The studied region is of particular interest because it is particularly sensitive and vulnerable to climate and anthropogenic forcing due to its semi-enclosed configuration and latitudinal position. For this study we have integrated inorganic and organic geochemical proxies from two marine records, thus inferring variables such as sea surface temperature, humidity, vegetation cover, fluctuations in ocean circulation and the imprint of human activities.
 
These proxies have evidenced consistent climatic signals in both marine records of warm and mostly dry climate conditions during the Medieval Climate Anomaly changing to humid and cold conditions during the Little Ice Age. The industrial period was characterized by more humid conditions than during the preceding Little Ice Age followed by progressive aridification during the second half of the 20^th century. Climate variability seems to be promoted by natural solar forcing and the modulation of the North Atlantic Oscillation (NAO) during the past millennium. The NAO alternates between a ‘‘high-index’’ pattern, characterized by stronger westerlies transporting storms farther into northern Europe. This results in dry winters in the Mediterranean and Northern Africa during the Medieval Climate Anomaly and the second half of the 20^th century.
 
The contrary “low-index” pattern of the NAO causes opposite trends during the Little Ice Age and the industrial period. During prolonged positive modes of the NAO, a weakening of the rate of production of North Atlantic Deep Water and a reduction of upwelling events (up-flow of deep colder and nutrient-richer water) are also shown by our marine records at 1450 and 1950 AD. Anthropogenic contributions have been evidenced by unprecedented rise of temperatures, soil erosion and increasing concentration of pollutants elements since industrial times.

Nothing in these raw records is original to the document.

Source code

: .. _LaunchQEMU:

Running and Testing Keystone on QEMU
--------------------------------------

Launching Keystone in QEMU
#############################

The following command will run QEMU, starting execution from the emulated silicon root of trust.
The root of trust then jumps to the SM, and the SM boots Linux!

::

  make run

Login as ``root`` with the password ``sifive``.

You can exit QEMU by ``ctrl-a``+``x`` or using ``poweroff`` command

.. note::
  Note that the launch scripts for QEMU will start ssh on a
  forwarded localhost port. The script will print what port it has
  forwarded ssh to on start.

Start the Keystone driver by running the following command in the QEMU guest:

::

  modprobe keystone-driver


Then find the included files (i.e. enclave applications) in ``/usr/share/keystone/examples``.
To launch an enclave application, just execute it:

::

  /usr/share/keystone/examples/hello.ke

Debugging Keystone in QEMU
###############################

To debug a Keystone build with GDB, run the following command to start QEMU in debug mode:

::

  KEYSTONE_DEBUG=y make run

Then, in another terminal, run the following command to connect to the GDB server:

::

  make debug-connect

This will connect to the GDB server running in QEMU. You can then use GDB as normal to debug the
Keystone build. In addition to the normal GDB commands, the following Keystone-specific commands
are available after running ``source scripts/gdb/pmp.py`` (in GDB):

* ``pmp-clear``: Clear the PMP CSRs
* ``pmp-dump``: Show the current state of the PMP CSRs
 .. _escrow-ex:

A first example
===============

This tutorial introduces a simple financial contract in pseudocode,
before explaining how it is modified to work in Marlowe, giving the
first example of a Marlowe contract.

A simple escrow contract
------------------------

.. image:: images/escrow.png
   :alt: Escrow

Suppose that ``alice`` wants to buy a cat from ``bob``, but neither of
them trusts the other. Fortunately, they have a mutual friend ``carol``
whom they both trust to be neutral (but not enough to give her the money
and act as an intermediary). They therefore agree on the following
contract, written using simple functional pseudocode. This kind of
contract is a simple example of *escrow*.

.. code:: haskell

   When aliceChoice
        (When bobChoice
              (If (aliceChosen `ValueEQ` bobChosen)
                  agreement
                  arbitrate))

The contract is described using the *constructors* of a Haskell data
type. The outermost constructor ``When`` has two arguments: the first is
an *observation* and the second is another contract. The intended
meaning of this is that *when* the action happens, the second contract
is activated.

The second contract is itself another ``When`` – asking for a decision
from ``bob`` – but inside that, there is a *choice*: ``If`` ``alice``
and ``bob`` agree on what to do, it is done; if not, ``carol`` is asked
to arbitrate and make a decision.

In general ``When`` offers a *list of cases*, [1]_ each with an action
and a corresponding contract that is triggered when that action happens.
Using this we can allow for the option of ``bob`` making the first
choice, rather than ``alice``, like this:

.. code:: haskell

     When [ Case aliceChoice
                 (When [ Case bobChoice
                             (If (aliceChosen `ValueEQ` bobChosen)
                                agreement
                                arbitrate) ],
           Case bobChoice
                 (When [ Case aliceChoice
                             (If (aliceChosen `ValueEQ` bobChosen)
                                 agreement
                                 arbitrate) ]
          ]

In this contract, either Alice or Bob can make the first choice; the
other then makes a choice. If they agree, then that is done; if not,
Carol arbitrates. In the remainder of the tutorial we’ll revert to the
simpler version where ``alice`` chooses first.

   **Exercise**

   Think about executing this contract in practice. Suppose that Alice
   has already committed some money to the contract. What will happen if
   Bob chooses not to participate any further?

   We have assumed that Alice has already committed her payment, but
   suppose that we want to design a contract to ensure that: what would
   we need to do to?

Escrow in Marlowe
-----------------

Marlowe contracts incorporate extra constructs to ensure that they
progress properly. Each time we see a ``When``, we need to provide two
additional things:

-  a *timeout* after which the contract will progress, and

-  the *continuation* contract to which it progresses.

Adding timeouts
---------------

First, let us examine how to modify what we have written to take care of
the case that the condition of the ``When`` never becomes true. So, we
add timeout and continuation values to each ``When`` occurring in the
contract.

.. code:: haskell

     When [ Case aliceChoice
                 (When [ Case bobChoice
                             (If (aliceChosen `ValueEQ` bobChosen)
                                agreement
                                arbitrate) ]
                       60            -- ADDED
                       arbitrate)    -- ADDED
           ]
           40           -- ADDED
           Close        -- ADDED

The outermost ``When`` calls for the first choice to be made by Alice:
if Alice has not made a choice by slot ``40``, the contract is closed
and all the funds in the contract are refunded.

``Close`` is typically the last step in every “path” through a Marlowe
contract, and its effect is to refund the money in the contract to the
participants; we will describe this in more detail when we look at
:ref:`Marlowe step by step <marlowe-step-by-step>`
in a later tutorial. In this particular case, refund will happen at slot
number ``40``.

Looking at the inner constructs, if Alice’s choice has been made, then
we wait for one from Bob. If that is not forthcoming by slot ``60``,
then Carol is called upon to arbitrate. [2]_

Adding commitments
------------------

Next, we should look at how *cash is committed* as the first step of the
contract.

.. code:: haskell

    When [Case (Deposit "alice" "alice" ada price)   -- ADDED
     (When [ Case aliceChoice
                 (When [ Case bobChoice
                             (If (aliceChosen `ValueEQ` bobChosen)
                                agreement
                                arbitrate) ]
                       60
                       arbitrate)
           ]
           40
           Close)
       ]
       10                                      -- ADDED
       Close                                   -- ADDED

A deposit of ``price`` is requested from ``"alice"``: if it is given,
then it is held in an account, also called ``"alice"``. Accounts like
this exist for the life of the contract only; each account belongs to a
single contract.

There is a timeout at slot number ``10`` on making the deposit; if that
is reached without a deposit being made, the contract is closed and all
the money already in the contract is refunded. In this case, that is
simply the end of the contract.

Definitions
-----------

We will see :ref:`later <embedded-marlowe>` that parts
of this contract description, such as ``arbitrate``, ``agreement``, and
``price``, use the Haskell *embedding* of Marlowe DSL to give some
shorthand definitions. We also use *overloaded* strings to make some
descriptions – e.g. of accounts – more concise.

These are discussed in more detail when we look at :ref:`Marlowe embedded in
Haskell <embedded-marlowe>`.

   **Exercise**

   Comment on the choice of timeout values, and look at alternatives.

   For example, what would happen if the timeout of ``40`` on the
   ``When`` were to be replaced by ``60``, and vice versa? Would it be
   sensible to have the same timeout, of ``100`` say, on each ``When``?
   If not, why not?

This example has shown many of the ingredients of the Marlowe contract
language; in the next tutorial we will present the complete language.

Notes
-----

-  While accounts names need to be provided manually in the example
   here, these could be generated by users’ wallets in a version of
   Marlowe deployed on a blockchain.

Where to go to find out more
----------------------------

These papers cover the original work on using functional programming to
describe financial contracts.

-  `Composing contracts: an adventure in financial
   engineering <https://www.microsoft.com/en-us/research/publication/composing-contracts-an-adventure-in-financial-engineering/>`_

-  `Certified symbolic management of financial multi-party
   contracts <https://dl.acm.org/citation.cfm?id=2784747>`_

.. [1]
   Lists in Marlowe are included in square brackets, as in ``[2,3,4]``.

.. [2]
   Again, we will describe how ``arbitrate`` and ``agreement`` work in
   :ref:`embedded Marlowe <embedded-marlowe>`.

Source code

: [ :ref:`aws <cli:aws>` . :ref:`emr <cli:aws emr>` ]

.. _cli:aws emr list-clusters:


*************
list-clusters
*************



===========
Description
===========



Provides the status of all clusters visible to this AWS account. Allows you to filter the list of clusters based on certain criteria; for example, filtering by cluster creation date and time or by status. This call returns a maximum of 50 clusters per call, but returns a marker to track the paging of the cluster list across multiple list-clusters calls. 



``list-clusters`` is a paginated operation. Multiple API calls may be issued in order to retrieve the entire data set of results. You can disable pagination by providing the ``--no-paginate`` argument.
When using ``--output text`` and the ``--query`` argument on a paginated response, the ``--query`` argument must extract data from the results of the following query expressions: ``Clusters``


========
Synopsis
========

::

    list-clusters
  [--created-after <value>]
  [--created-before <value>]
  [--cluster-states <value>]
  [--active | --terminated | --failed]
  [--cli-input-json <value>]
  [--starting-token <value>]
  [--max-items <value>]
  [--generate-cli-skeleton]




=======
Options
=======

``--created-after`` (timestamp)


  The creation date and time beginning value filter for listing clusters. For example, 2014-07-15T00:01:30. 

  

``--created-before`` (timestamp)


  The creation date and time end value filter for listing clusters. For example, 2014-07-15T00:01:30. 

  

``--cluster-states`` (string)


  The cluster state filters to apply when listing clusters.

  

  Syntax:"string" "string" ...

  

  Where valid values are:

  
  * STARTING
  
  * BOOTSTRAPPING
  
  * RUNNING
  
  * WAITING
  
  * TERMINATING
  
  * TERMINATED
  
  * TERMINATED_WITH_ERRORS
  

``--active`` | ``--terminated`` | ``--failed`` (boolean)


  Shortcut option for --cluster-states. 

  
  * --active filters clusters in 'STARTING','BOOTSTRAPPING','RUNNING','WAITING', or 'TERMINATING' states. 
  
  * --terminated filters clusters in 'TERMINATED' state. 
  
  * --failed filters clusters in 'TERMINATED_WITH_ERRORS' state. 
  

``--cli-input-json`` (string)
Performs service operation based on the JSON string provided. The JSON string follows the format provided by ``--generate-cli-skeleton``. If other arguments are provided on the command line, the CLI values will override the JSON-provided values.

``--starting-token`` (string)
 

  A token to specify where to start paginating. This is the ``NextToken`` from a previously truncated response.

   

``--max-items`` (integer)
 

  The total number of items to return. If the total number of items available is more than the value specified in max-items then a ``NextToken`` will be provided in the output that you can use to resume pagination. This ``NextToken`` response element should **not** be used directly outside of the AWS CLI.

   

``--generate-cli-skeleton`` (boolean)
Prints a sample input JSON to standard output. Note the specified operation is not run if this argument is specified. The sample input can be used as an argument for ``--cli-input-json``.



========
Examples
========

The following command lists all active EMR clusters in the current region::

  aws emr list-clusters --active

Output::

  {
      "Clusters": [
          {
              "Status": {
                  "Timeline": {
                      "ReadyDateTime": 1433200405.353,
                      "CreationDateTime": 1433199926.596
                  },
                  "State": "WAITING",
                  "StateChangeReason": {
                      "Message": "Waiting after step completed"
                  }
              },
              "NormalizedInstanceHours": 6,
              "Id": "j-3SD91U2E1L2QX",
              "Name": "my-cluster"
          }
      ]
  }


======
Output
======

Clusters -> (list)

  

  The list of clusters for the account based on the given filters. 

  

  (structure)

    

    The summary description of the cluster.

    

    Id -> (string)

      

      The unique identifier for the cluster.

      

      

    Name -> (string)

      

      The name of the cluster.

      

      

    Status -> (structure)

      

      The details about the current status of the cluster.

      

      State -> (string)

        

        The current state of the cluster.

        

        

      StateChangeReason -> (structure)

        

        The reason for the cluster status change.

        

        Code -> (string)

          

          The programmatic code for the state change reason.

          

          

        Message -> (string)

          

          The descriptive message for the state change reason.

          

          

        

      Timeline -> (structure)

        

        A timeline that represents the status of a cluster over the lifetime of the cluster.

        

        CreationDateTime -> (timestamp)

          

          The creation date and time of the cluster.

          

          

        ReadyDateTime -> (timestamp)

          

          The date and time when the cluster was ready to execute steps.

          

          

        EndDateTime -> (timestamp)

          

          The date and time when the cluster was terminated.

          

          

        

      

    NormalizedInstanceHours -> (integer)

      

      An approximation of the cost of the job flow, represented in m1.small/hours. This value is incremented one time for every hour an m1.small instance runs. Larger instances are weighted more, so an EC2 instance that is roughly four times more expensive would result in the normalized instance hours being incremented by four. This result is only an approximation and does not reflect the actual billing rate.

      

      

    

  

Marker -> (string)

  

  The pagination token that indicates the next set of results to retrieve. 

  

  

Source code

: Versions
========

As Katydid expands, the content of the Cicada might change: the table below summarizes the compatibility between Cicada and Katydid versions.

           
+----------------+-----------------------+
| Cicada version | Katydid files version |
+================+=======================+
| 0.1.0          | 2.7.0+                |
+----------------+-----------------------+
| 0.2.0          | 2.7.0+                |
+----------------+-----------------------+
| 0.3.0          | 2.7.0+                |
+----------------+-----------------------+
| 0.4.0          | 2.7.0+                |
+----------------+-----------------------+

Large-scale oceanic-atmospheric circulation patterns (the NAO and the Atlantic meridional circulation) and solar irradiance variations seem to have played a key role during the past millennium. The  results indicate natural forcing and anthropogenic contributions determining climate variability in the Western Mediterranean in the more recent record, while the main findings arising from this study have been recently published in a special volume of the Journal of the Geological Society of London (Thematic Set: Holocene Climate Change).